Abstract

The many recent dry-grind plants that convert corn to ethanol are potential sources of substantial amounts of corn oil. This report describes an aqueous enzymatic extraction method to separate oil from dry-fractionated corn germ. The method is an extension of a method previously developed for wet-mill germ. Oil dispersed in lipid bodies throughout the germ was converted to oil droplets suspended in an aqueous solution and then to drops of oil large enough to be separated from the solution as a continuous, buoyant phase (free oil). A microwave oven was used to cook the germ to its highest temperature, just short of burning. Thereafter the germ was extracted using the method developed for wet-mill germ: mix the heated germ with water and cook it under pressure, followed by colloid milling and enzymatic digestion of the milled germ particles overnight.
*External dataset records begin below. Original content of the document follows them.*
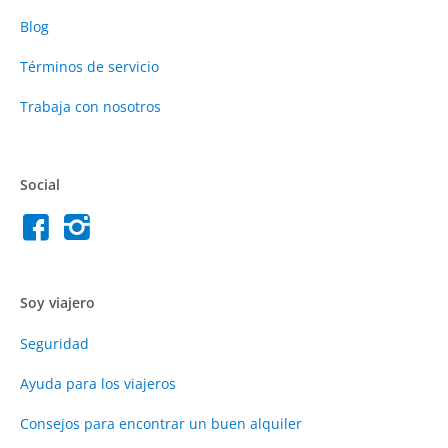
Blog
Términos de servicio
Trabaja con nosotros
Social
Soy viajero
Seguridad
Ayuda para los viajeros
Consejos para encontrar un buen alquiler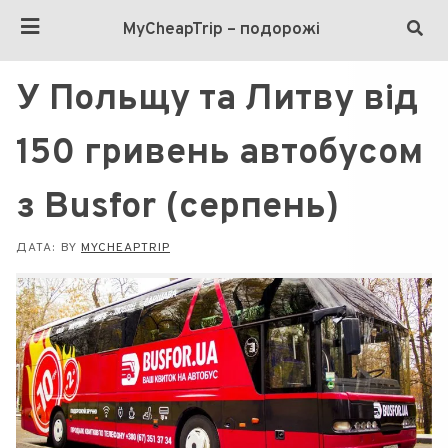
MyCheapTrip – подорожі
У Польщу та Литву від
150 гривень автобусом
з Busfor (серпень)
ДАТА:
BY
MYCHEAPTRIP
A foam fraction was removed from the digested dispersion by bubbling nitrogen through a short column connected to a mixing tank. The foam fraction was then centrifuged to separate free oil. An estimate of aqueous enzymatic extraction plant costs to extract 24 million kg of dry-fractionated germ per year [40 million gal/year ethanol], showed that income from the unrefined oil streams and a stream sending the rest of the germ to the fermentation process was roughly equal to the estimated operating cost, with an investment of $2.6 million. Recycle of the enzyme may reduce the estimated enzyme cost of $750,000/year.